Stadtrat Kühne will einen Masterplan erarbeiten: Freie Träger, Initiativen sowie Gesellschaften könnten die Kulturprojekte weiterführen. Vorbild seien das Kreuzberger Kunstquartier Bethanien und der Heimathafen Neukölln. Ein neuer Betreiber des Kulturareals Thälmann-Park könnte Atelierwohnungen bauen oder ein Kunst-Hotel und damit den Kulturbetrieb finanzieren.

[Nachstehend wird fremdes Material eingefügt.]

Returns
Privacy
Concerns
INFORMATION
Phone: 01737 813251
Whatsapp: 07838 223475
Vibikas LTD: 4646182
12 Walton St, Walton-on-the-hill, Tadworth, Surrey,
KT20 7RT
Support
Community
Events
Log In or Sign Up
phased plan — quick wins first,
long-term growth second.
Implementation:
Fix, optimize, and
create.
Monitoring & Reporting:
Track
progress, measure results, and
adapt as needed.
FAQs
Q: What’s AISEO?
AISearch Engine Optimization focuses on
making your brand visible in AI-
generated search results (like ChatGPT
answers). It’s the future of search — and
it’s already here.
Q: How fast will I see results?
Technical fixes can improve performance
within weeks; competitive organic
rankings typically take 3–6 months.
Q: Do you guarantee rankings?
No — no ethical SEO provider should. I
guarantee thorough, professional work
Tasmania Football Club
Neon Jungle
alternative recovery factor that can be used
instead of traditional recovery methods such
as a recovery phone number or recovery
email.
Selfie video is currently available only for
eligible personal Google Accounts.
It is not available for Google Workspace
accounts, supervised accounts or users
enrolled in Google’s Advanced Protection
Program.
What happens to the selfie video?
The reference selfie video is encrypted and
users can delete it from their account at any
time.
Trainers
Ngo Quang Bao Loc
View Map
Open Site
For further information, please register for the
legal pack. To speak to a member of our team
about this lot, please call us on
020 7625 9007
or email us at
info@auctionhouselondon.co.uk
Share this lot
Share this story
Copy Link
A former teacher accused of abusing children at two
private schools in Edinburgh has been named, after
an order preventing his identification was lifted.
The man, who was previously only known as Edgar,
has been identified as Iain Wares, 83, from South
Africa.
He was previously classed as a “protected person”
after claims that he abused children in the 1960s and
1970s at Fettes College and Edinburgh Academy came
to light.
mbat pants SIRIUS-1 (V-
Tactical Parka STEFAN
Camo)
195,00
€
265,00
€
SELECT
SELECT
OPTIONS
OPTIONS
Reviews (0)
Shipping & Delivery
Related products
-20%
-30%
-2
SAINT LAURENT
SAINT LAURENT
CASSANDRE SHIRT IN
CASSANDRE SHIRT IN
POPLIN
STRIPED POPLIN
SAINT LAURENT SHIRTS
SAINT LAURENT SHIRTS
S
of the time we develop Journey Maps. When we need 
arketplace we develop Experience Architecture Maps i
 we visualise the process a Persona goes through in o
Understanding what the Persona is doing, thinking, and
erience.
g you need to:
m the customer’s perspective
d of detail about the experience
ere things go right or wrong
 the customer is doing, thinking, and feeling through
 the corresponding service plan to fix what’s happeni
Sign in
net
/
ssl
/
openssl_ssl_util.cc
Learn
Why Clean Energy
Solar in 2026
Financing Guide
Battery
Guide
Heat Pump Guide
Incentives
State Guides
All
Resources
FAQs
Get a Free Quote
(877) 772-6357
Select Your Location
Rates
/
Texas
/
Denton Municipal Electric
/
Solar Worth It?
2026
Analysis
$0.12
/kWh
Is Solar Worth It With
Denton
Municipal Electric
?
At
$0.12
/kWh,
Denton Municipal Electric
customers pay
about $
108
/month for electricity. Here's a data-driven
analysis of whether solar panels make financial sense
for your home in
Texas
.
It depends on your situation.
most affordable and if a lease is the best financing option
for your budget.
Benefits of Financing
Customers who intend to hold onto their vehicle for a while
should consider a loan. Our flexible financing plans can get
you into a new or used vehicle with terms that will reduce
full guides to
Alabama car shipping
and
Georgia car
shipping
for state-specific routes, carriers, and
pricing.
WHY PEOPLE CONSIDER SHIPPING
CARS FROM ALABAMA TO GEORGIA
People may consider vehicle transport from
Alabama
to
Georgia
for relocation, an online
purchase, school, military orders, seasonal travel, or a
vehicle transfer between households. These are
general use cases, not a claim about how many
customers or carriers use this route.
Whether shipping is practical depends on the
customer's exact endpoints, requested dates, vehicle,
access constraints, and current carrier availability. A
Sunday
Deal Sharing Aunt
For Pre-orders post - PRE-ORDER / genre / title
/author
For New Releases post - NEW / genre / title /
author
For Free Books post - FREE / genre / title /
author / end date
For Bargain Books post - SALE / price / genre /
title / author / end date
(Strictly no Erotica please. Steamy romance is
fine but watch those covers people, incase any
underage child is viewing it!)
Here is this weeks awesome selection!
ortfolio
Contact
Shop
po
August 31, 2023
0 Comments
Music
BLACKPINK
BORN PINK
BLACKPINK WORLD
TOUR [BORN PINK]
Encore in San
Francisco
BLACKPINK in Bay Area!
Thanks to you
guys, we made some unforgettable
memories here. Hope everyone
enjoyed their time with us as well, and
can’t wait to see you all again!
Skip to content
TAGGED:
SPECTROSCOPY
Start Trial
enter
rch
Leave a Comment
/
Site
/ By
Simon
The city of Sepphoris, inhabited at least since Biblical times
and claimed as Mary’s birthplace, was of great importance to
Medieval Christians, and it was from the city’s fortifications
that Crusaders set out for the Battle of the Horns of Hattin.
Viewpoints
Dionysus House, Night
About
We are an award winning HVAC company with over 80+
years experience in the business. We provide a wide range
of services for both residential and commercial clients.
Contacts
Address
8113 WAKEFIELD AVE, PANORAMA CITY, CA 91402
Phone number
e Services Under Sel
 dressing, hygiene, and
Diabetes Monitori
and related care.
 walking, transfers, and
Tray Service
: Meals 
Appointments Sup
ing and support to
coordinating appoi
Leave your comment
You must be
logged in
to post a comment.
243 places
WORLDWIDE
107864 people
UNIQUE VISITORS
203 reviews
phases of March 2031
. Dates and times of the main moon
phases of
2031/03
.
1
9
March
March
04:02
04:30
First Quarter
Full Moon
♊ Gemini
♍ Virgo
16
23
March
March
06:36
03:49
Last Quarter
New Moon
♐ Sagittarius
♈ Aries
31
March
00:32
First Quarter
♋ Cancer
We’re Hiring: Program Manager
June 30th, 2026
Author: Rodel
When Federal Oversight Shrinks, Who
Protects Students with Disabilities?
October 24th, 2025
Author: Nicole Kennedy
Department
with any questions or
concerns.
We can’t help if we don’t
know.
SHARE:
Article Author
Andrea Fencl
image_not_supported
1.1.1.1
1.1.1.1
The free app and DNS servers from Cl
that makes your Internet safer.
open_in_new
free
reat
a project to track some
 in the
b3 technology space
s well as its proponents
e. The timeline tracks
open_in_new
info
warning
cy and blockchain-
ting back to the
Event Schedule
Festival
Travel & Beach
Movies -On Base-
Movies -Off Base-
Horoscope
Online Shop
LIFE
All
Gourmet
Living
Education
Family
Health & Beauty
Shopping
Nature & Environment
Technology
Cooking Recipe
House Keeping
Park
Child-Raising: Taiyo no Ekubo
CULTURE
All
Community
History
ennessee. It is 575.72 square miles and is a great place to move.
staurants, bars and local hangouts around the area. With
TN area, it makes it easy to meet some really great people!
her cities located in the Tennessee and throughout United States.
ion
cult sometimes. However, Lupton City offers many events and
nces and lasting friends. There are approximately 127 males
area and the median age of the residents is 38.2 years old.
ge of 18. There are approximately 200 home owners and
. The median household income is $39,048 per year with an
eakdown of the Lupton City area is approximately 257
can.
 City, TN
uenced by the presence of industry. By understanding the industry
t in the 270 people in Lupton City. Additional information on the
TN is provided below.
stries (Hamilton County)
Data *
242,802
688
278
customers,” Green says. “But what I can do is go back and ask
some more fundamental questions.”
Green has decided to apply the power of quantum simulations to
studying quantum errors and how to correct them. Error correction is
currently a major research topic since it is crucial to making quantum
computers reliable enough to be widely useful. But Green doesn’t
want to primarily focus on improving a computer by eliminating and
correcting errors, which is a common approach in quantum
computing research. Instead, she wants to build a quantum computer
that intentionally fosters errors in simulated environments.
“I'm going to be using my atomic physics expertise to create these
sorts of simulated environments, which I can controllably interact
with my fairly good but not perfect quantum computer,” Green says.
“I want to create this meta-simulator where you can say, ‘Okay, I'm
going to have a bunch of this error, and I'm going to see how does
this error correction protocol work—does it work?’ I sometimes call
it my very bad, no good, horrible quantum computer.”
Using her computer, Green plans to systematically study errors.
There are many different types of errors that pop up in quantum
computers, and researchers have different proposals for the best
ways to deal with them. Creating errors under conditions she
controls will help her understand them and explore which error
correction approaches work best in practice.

Nach den Protesten gegen seine Streichliste gebe es jetzt „konkrete Vorschläge und Alternativen“, so Kühne.

„Raubbau an der Kultur“

Kulturstaatssekretär André Schmitz sagte der Berliner Zeitung: „Ich hoffe, dass wir helfen können, konstruktive und zukunftsträchtige Lösungen zu finden.“ Schmitz hatte die Pankower Sparpläne als „Raubbau an der Kultur“ bezeichnet.

Das Pankower Schulamt spart offenbar schon seit Jahren, Gymnasien werden dort Lehrmittel vorenthalten. Pro Schüler und Jahr stehen den Schulen 74 Euro zu für Unterrichtsmittel wie Computer, Beamer, Tafeln oder Reagenzgläser. Tatsächlich bekamen die Schulen nur einen Bruchteil des Geldes.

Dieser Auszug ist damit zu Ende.